___ Text provided ___

Wednesday, April 22, 2009

Weigh In #2

I was afraid "Sal" may not be very nice to me this morning but I was wrong. He could have been better but he wasn't as nasty as I imagined he may be. Especially since my run in with Mr. Monkey Bread this past week. Come on, tell me one person that can say no to hot out of the oven, ooey, gooey, covered in powered sugar monkey bread? Hmm? Hmm? Go ahead, tell me one person. I din't think so!

Anywho, the numbers rolled around and rolled around until they finally stopped on 120. Yes, 120! This is going to be a good, good day. Then, I hear this beeping sound. There it is again. What is that? I'm looking and looking but can't find it. Ah dammit! It's my alarm clock, so I get out of bed and stumble down the hall to meet Sal. Boo Hoo

Ok-now for the real weigh in. Again, I'm standing on the scales watching the flashing numbers when it finally stops. Yes, another 1 1/2 lbs down. Oh yeah, I'll take it. 7 pounds total. :)

No Thank You

Anytime anyone in the office is on a weight loss challenge the boss man (who also needs to be on a weight loss challenge and we remind him of this on a daily basis) sets out to make it his personal goal to tempt you with very bad foods. For instance, he will bring in donuts or set at his desk eating a pint of ice cream that he had me pick up on my lunch break. The latest example of his temptation is detailed below. Please, try to hold your gasps of horror 'til the end. Voo Doo victim #2

I was setting at my desk working (as I ALWAYS do) reviewing a students ledger with Rubber Nut. I could tell there was another bodily presence behind me and assumed it was the boss man. When all of the sudden this giant chocolate chip muffin so perfectly displayed on a plate appeared inches from my nose. The muffin was waving back and forth with this voice saying "hmmm, doesn't this look good? hmmm, doesn't this smell good". At this point I snapped and stabbed the delightful treat with a highlighter. The boss man let out a small childish scream and attempted to pull the muffin back but to no avail. My inner voice was screaming "DESTROY THE MUFFIN, DESTROY THE MUFFIN". The muffin displayed the behavior of a hot potato as we were both grabbing for it. Me to destroy it and the boss man to save it. It was rolling around, it was flipping up in the air and chocolate chips were flying everywhere. I finally got may hands on the muffin at which time I squeezed the delightful treat with all I had. The whole time this incident is occurring Rubber Nut is witnessing it from the sidelines literally jumping up and down exclaiming "Yes, Yes, Yes!" Ahhh, satisfaction!

___ Data shown ___

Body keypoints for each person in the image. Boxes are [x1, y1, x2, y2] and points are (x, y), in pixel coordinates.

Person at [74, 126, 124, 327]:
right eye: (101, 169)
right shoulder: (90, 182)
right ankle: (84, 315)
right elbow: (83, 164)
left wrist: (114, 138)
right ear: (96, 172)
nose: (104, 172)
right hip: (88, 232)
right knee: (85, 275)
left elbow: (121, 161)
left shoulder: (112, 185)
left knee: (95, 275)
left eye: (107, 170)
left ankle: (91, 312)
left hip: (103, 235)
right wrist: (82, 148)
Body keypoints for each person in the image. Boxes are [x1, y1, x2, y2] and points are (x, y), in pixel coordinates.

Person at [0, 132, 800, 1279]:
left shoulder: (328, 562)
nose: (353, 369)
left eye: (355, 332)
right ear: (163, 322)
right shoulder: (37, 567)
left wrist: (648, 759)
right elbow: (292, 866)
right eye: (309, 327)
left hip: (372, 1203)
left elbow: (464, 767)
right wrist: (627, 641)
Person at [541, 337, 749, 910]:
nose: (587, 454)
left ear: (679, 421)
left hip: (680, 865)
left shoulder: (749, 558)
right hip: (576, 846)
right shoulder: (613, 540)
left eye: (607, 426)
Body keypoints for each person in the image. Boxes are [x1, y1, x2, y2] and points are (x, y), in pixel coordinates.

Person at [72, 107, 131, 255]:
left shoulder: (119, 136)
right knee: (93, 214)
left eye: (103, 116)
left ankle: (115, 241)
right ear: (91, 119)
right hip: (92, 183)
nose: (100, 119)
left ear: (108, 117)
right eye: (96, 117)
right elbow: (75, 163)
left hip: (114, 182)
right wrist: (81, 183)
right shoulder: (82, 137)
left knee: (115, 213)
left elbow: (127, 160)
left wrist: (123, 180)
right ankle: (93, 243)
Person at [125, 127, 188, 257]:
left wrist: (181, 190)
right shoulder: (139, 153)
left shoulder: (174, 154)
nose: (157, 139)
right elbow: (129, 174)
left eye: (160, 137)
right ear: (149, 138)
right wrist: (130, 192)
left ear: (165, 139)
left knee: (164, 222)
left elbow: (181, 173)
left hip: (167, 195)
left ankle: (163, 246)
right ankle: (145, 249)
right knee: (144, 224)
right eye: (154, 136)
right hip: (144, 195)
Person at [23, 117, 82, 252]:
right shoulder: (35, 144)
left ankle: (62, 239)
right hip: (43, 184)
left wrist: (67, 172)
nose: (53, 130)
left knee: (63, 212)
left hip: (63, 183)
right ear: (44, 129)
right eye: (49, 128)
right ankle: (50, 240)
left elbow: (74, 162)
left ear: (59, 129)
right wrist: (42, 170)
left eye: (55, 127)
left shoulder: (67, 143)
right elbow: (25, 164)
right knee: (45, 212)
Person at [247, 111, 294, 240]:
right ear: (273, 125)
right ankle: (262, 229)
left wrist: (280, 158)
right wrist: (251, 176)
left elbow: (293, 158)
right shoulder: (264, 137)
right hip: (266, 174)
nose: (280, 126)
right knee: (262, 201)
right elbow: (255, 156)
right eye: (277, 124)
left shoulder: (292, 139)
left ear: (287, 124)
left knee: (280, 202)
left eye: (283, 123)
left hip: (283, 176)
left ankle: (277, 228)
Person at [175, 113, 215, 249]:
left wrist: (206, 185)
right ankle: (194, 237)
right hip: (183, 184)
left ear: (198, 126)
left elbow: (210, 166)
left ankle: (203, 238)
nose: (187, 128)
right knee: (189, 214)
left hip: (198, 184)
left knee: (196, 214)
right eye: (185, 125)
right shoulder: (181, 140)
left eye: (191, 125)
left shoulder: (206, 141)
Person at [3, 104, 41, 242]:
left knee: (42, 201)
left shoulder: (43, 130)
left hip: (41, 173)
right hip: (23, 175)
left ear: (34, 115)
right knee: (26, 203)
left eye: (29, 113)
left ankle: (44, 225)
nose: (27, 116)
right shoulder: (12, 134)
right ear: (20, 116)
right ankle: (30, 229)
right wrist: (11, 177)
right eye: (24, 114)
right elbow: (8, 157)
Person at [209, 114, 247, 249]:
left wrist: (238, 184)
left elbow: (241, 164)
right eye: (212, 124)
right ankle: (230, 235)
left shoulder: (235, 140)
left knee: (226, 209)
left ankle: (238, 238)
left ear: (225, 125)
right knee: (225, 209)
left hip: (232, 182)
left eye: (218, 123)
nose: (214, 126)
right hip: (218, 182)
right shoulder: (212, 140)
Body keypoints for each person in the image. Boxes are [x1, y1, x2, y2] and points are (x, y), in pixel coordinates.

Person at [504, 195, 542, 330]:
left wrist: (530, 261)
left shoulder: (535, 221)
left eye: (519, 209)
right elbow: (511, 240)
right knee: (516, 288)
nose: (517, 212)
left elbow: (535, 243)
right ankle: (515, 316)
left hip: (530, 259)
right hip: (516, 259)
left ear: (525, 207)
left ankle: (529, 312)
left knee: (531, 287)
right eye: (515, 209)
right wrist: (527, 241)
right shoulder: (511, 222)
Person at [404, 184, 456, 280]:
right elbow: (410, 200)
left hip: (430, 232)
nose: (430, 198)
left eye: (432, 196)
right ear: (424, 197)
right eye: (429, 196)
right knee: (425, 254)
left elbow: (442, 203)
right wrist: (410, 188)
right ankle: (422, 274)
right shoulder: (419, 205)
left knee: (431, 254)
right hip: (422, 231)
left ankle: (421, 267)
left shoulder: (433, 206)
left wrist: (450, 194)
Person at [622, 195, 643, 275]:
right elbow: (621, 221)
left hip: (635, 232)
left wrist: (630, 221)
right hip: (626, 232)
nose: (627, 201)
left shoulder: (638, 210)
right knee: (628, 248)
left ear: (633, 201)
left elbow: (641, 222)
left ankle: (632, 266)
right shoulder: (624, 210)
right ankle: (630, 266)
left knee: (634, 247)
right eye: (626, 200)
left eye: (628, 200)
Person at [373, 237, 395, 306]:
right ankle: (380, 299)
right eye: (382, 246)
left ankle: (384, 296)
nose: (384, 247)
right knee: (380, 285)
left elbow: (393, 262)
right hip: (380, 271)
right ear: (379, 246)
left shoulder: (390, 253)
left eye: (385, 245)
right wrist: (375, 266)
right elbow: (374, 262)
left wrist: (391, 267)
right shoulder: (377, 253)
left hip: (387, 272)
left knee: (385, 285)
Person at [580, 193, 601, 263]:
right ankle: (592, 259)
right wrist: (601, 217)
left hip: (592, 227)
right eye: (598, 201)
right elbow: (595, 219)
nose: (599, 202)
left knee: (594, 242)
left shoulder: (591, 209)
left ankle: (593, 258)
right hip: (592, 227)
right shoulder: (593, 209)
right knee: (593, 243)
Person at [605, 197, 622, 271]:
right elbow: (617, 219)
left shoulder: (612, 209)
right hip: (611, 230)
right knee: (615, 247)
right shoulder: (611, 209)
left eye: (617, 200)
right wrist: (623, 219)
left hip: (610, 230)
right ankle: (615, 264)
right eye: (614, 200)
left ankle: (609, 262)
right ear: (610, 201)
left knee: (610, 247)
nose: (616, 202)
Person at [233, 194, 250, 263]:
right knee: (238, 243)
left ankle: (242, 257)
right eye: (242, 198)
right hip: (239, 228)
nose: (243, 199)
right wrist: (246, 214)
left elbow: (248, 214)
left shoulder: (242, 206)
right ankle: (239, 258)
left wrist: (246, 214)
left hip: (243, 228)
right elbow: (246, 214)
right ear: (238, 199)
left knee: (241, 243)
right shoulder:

___

Parts of the exercise:
1/ According to the weight loss blog post, how many pounds has the writer lost in total after the real weigh-in?
2/ Carry on the weight loss blog post from its last sentence.

Outputs by task:
1/ 7 pounds.

2/
The boss man cradled his poor muffin and waddles back to his hole trying to put the pieces back together all the while mumbling something under his breath to the affect of "you are a mean, mean person". LIFE IS GOOD!!

So boss man - No Thank You. I don't believe I will partake in a muffin today.

Monday, April 20, 2009

The Magic Number is...........

My first weigh in resulted in a 5 1/2 lb weight loss. Oh Yeah!!!! I couldn't find any cool picture of 5 1/2 so I had to settle for just 5.

I'm a little skeered to weigh in this week but we'll see what "Sal" has to say. That's right. I've named the square box with the flashing numbers. That's not weird is it? I just feel like we need to get to know each other a little more so I named it-I mean him.

I've been really nice and talking to him every day. I even offer to take him places but he says he just wants to hang out in the bathroom. I mean, I just don't know what else to do. I just can't please him.

Tuesday, April 14, 2009

My First VooDoo Victim is-Drum Roll Please

The 10 minute GooRoo TONY HORTON! Look at him standin' there all smug.
I know everyone always says the only way to slim down is by diet AND exercise so as promised I thought I would give good ole Mr. E a try. I finally broke the seal on my 10 minute workout video. Suuuuurely, I can endure exercise for a measly only 10 minutes. Right?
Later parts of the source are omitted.